*** Extract provided ***

The data tag may or may not be obfuscated by the message rewriter 106, for example to secure the data tag during transmission over an open network. Where the data tag is obfuscated, the data tag is still readable and interpretable by an outside computing apparatus 134 located within a second network 130.


Finally, in this example implementation of the data tag system 100, the data tag and the obfuscated event are transmitted outside of the first network 120 to an outside computing apparatus 134 of a second network 130. The transmission may be performed by the message rewriter 106, by the network interface 254 of the data tag generation system 110, or by any other component of the data tag generation system 110 to communicate outside the first network 120.


The outside computing apparatus 134 may be able to decode a portion of the event information, for example the key, but is not able to access private information of the event information which has been obfuscated to protect a user's privacy or security. The outside computing apparatus 134 may need to decode or decrypt the data tag where the data tag is obfuscated, for example to block interception of the data tag and event by a third party (not shown). The outside computing apparatus 134 may then perform analysis on the data tag within the second network 130 or within any other network while maintaining the privacy or security of the user or device generating the event information (e.g., originating apparatus 104).

*** Material shown ***

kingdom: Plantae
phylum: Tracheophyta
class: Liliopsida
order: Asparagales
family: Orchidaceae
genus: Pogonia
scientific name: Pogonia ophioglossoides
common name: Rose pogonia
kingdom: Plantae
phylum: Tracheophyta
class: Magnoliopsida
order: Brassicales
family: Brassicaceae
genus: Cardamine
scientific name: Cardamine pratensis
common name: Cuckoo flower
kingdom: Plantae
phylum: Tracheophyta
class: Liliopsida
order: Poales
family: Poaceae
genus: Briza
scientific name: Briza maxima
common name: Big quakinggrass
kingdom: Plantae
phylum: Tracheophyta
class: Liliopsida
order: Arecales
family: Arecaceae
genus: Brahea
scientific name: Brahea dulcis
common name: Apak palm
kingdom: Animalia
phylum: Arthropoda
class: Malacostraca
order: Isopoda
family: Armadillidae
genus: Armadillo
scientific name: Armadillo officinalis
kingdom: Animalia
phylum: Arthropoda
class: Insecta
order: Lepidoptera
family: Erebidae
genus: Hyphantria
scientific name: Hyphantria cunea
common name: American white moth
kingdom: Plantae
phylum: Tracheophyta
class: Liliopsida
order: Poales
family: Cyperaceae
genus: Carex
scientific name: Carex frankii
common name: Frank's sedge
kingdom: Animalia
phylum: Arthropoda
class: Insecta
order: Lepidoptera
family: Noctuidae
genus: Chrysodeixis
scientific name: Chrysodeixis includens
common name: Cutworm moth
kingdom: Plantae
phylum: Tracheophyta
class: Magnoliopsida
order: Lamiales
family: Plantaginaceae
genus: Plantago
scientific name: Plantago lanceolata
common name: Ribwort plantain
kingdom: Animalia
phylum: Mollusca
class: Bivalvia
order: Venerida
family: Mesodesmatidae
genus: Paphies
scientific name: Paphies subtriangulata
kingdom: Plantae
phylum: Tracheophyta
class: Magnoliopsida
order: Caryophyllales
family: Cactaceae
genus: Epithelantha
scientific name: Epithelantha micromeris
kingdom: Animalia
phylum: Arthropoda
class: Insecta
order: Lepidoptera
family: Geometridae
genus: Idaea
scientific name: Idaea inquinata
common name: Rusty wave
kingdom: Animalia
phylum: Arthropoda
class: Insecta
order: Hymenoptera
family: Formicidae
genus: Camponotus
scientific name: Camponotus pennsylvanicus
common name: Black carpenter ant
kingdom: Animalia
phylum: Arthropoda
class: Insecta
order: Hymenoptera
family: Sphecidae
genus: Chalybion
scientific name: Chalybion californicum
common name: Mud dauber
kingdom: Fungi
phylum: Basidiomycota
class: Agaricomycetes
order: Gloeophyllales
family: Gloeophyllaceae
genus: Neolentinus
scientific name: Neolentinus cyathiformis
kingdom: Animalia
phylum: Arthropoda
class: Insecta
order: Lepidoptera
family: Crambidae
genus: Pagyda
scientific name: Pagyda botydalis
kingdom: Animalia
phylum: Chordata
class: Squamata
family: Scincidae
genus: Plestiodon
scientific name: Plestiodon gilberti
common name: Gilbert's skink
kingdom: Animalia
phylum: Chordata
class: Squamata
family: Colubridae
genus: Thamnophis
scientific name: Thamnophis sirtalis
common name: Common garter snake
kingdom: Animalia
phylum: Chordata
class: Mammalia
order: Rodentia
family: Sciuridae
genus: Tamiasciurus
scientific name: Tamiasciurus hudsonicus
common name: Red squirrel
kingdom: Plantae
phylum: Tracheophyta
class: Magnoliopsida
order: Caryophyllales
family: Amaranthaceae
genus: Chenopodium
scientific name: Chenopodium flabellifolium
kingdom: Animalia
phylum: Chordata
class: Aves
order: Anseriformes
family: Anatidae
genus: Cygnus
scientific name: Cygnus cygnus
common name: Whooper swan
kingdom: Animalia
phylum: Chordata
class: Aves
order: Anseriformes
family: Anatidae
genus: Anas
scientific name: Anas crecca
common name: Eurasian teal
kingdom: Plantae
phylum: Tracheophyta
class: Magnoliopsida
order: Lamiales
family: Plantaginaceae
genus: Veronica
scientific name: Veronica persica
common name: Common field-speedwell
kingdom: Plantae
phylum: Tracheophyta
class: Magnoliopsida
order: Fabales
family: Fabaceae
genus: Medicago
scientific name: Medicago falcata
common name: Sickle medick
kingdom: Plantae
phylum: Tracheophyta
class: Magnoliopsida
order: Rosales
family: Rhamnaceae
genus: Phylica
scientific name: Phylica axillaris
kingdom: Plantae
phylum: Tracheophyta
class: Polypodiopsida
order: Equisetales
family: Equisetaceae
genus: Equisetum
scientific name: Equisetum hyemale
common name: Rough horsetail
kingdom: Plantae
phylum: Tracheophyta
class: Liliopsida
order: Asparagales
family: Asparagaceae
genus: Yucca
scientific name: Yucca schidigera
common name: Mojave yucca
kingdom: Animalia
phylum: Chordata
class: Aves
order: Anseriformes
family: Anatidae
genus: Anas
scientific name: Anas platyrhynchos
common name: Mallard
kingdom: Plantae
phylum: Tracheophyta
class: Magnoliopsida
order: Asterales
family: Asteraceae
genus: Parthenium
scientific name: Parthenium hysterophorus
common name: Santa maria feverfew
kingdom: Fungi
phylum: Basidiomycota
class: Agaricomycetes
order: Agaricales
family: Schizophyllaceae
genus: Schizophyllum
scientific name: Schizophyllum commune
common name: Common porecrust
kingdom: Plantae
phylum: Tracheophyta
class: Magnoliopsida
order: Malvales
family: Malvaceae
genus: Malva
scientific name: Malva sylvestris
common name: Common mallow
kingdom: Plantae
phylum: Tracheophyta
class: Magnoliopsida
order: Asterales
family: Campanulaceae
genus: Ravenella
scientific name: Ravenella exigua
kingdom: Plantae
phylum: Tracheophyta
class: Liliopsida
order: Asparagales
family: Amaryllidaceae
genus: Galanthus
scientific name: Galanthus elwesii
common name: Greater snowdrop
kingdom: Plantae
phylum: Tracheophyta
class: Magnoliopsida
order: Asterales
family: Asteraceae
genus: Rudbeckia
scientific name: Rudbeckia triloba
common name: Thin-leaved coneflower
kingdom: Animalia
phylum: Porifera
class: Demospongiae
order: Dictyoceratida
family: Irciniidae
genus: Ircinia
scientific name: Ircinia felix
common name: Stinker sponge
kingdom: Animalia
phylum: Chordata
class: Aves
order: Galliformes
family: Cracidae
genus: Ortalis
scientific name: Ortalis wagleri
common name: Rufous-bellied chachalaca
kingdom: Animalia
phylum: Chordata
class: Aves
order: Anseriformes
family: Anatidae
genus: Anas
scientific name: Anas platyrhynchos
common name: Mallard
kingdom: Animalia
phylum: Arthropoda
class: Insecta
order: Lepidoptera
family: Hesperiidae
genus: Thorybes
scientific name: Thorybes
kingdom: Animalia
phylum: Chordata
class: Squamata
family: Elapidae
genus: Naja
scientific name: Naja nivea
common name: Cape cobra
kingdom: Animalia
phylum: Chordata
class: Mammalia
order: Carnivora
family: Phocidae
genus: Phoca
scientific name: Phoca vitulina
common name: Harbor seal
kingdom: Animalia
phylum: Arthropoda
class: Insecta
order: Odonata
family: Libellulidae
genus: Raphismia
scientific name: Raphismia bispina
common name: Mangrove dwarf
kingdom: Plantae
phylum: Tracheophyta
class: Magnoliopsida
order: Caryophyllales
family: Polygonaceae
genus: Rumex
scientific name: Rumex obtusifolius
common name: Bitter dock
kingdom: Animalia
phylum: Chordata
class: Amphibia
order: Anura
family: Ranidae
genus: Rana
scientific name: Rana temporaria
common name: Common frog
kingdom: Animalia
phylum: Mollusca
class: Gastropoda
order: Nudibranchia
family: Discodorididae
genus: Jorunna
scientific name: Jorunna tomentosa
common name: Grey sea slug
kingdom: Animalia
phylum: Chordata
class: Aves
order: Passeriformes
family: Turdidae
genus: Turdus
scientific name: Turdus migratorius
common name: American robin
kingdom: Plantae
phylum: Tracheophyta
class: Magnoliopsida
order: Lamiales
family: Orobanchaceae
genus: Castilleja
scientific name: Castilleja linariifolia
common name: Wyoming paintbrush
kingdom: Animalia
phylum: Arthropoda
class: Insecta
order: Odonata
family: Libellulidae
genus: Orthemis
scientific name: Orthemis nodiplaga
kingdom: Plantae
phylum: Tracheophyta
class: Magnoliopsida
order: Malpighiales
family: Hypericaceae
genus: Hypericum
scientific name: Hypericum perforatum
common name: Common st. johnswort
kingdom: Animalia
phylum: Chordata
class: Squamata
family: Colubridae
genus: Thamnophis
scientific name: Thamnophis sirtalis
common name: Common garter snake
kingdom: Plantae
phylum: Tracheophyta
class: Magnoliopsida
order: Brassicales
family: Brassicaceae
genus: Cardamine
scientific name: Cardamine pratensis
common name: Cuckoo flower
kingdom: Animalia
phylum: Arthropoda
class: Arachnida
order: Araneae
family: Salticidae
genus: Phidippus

***

Directive
Copy the passage on data tags word for word, between "The outside computing apparatus 134 may be" and "originating apparatus 104).", inclusive.

Answer below
The outside computing apparatus 134 may be able to decode a portion of the event information, for example the key, but is not able to access private information of the event information which has been obfuscated to protect a user's privacy or security. The outside computing apparatus 134 may need to decode or decrypt the data tag where the data tag is obfuscated, for example to block interception of the data tag and event by a third party (not shown). The outside computing apparatus 134 may then perform analysis on the data tag within the second network 130 or within any other network while maintaining the privacy or security of the user or device generating the event information (e.g., originating apparatus 104).